A review analyzing current practices used in assisted dying suggests methods may inadvertently or unintentionally result in “inhumane” death. Publishing their work in the journal Anaesthesia, a team of researchers argue for more concise ways to measure when a person is unconscious before administering fatal doses of certain drugs in order to prevent unintended consequences.
“A common humane aim [of assisted dying] is to achieve unconsciousness at the point of death, which then occurs rapidly without pain or distress,” write the authors. “However, for all these forms of assisted dying, there appears to be a relatively high incidence of vomiting (up to 10 percent), prolongation of death (up to 7 days), and re-awakening from coma (up to 4 percent),” which raises the concern that some deaths might unintentionally be inhumane.
Ethical questions aside, the analysis “dispassionately examines” whether current practices of assisted dying effectively achieve the level of guaranteed unconsciousness needed to ensure death is free from pain and distress. To do so, they compared US capital punishment practices with two forms of legally assisted death used in the Netherlands.
Generally speaking, the same methods used in US capital punishment cases are the same as those in assisted deaths. Both are meant to be “humane” and without unnecessary distress.
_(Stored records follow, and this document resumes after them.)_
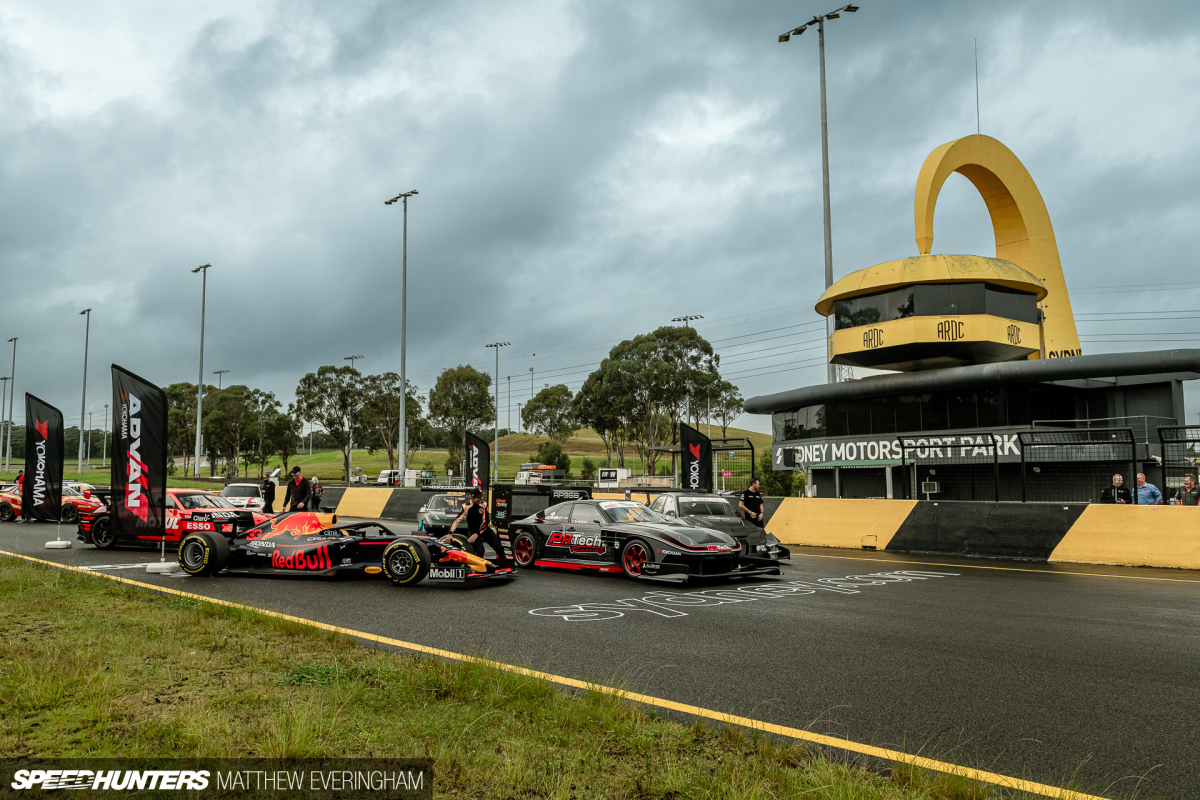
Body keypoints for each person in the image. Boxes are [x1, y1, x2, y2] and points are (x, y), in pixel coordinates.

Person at [448, 488, 512, 566]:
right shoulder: (466, 506)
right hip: (473, 531)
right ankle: (477, 567)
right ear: (472, 497)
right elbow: (457, 520)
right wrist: (450, 533)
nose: (480, 499)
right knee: (480, 550)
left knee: (499, 547)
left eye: (481, 497)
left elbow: (486, 521)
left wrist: (478, 533)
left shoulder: (484, 504)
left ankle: (504, 565)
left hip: (484, 529)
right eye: (478, 497)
A high-dose intravenous drug first induces unconsciousness, followed by a long-acting neuromuscular blocking drug that causes respiratory paralysis and stops muscle spasms, before a third drug, potassium chloride, is given to induce rapid fatal ventricular fibrillation.
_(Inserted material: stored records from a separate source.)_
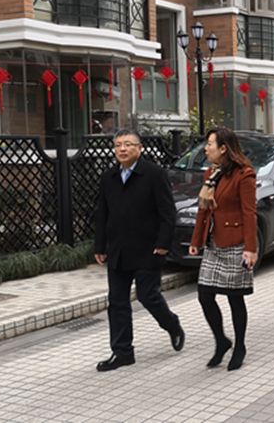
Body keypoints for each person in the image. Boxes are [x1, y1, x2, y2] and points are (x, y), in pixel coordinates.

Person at [93, 129, 184, 372]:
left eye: (128, 144)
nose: (122, 149)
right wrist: (100, 245)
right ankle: (122, 352)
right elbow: (102, 213)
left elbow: (167, 212)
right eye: (118, 145)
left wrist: (163, 243)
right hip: (118, 250)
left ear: (140, 148)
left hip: (148, 249)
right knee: (117, 302)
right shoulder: (109, 177)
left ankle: (172, 325)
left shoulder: (154, 174)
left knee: (148, 296)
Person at [189, 128, 257, 371]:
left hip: (235, 243)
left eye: (210, 144)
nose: (206, 148)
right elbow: (204, 209)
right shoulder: (211, 173)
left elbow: (249, 213)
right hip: (213, 243)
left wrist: (250, 248)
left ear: (223, 148)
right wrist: (196, 241)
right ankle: (221, 341)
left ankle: (240, 346)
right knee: (204, 295)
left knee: (234, 297)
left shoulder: (244, 174)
Of the benefits associated with assisted death, there are some horror stories. There have been reports of prisoners waking up in distress during the final moments of their execution. In other instances, a patient may experience accidental awareness during general anesthesia, waking up but being paralyzed to the point of death. For those who opt to swallow oral drugs, about two-thirds of cases will fall asleep within five minutes, followed by death within 90 minutes. Others, however, may have difficulty swallowing (9 percent), vomiting afterward (10 percent), and waking up from a coma (2 percent).
So, what constitutes an “optimum” way of inducing unconsciousness? That depends on who you ask. In some US states and European countries where voluntary assisted dying is legal, a common method is to self-administer barbiturate ingestion with death resulting slowly from asphyxia. In the Netherlands, where more than half of all deaths now involve an end-of-life decision, physicians often either administer injections of anesthetic and neuromuscular blockages or conduct hypoxic methods that involve rebreathing helium.
“Any decision by society to sanction assisted dying should go hand in hand with defining the method or methods to be used,” said senior author Jaideep Pandit to journalist Ingrid Torjesen in an opinion piece published in BMJ. “It should also define by what means unconsciousness should be induced to facilitate a humane death, and which assistants or practitioners should be involved.”
Regardless of the method, the authors conclude that ensuring better unconsciousness to the point of death requires three things: continuous drug infusions at very high concentrations, scanning of the brain, and clinical confirmation by lack of response to external stimuli. Only after unconsciousness is achieved should other methods of death be employed, depending on which route a physician or patient decides to take.